Sunday 10 January 2016

Titanic Part II

Sesampai di rumah. Fariz nampak on line, hanya beberapa menit sebelumnya. “Assalamu`alaikum…. sayangku,  beberapa saat lalu. Tiba-tiba awan menghitam, ombak datang. Suasana benar-benar mencekam, meski sebenarnya hari masih siang. Kami semua di landa kepanikan. Persis seperti di film Titanic dulu. Kami berdoa sebisanya.”
 Seolah terhenti sejenak jantung Fitri. “Sayangku, apakah engkau baik-baik ?” Tanya nya dengan perasaan tak menentu. Titanic memang film favorit mereka. Namun film itu pula seolah-olah menghantui pernikahan mereka. Sebuah percintaan yang berakhir tragis. Fitri menangis.
 “Tiba-tiba ada anak laki-laki kecil kurang lebih berusia 4 tahun. Ia sangat nakal namun lucu. Menari dan menyanyi, tanpa menghiraukan bahaya yang sedang mengancam. Tingkah laku anak bule itu membuat kami tak bisa menahan tawa. Hampir satu jam anak itu menghibur kami,” kata Fariz.

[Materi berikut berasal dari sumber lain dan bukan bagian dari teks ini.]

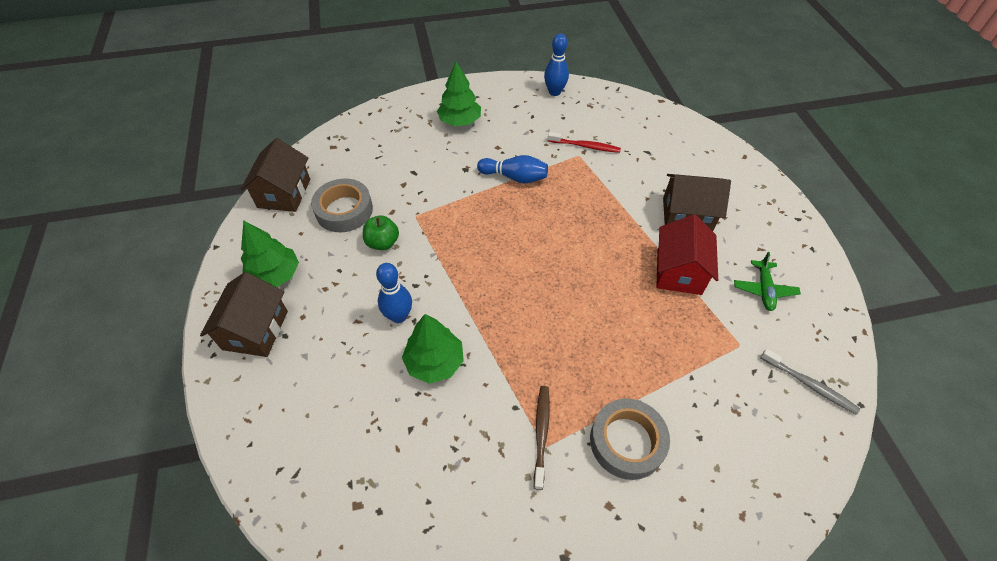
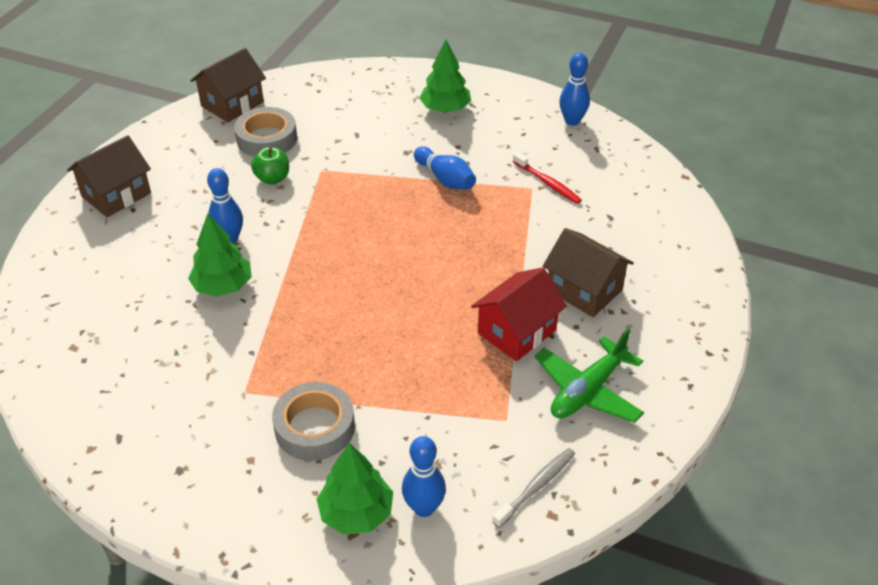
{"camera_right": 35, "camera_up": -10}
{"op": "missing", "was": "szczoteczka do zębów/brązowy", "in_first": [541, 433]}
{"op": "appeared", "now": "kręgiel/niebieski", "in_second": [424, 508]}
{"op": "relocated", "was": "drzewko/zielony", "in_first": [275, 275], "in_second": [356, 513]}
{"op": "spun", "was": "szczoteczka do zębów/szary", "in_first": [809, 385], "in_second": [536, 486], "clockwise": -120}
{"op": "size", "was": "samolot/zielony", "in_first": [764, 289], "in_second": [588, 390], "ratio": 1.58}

 “Sayangku, tapi engkau tidak apa-apa kan?” Tanya Fitri, jari jemarinya seolah berat untuk menekan keyboard.  Air matanya terus mengalir. Dadanya semakin berdetak kencang.
 “Kasihku, alhamdulilah semuanya dapat kami lewati. Langit kembali cerah. Pemandangan sangat indah. Ingin aku membawamu ke sini. Namun, anak laki-laki itu harus rela menerima cubitan orang tuanya. Ternyata ia lari dari kamar saat keadaan genting. Ia kini tertidur setelah tadi menangis,” ucap Fariz.

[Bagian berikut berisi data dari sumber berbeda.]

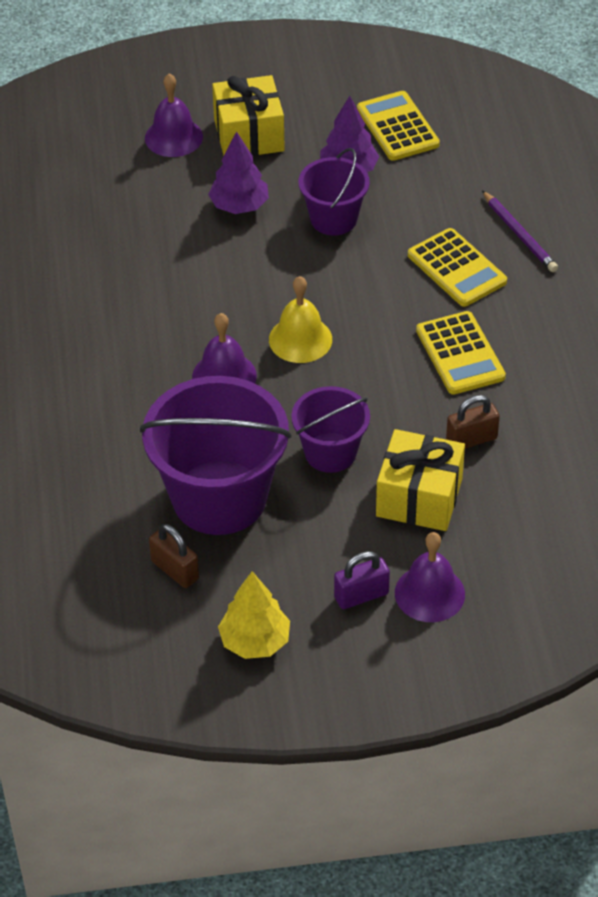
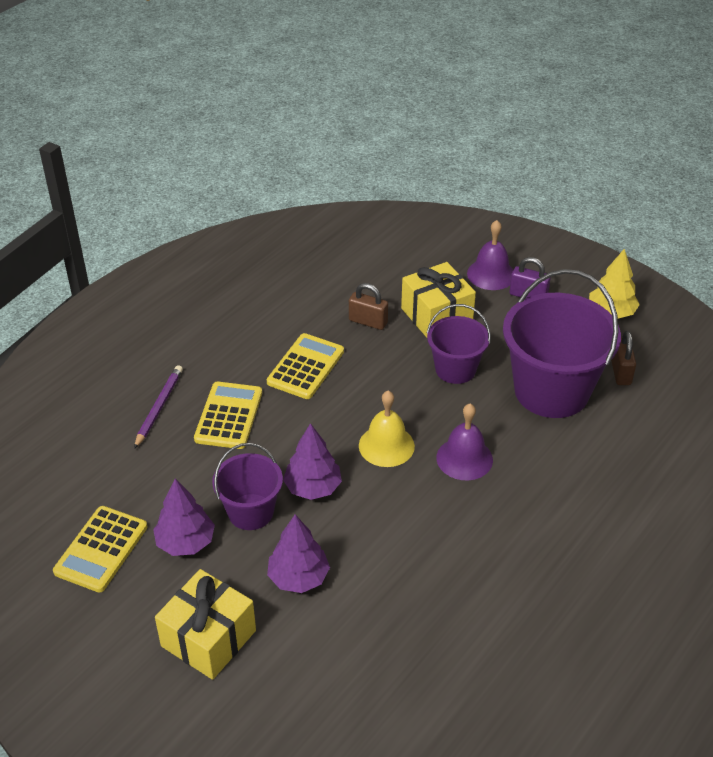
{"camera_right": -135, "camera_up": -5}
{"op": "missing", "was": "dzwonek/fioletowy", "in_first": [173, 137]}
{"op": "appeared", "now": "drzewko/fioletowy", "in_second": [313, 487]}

 Lega Rasanya hati Fitri. Ia membayangkan, mungkin kenakalan anak laki-laki itu mirip dengan yang ia temui tadi. Bisa jadi anak kecil itu, ujian Tuhan yang sengaja diberikan kepadanya. Andai ia tidak menolongnya, bisa jadi Tuhan tidak akan menyelamatkan suaminya.
Namun semuanya, dugaan yang tak mungkin diceritakan. Fitri hanya merasakan semuanya seolah menjadi ringan saat anak laki-laki itu sangat gembira bisa membeli baju lebaran.
***********

“Kasihku, sedang chatting ya?” Tanya Fariz. “Ngga, habis nangis,” jawab Fitri. “Hahaha….memikirkanku ya ? Kasihku, dua hari lagi aku akan tiba di Jakarta. Tolong booking di Hotel. Aku ingin menikmati Jakarta, tanpa berisik suaramu yang sedang memasak, mencuci atau……Kasihku kamu pasti merindukanku ya…..,” Terus Fariz mengeluarkan kata-kata rayuan.
 “Sayangku, maaf aku melakukan semuanya karena untuk diriku. Aku sama sekali tidak menghawatirkan keselamatanmu. Kepulanganmu hanya akan membuat rumah ini seperti kapal pecah. Maaf sekarangpun aku harus berbenah  untuk besok……,”Ucap Fitri sinis.
   “Sayangku, kok marah ?” Tanya Fariz. Fitri tersenyum, menghapus air matanya. Diciumnya foto Fariz, suaminya yang sangat setia dan bertanggung jawab, namun menyebalkan. “Fit……lagi chatting ya?” Tanya Fariz ketika chattingnya tidak terbalas. Fitri tetap tidak membalas. “Ok lah Fit….nanti disambung lagi  ya. Jangan lupa booking hotel ya, dinner nya favourite  kita tuh ……,” Kata Fariz. Sejurus kemudian menghilang.  
 Fitri hanya tersenyum melihatnya. Ada perasaan puas mempermainkan perasaan suaminya, setelah ia khawatirkan sebelumnya. Namun perasaan takut itu tak pernah hilang. Fariz selalu menghiburnya,” Kasihku, Titanic hanyalah film. Tidak riil. Percayalah, aku hanya menakutkan kala cintamu berpaling dariku.” Lagi-lagi rayuan Fariz yang menyebalkan, namun sangat Fitri harapkan.
 Sayup takbir mengumandang dari televisi. Kumandangnya tak lagi meresahkan namun merindukan. Awan hitam telah menghilang. Kini saatnya menyongsong masa depan nan penuh harapan.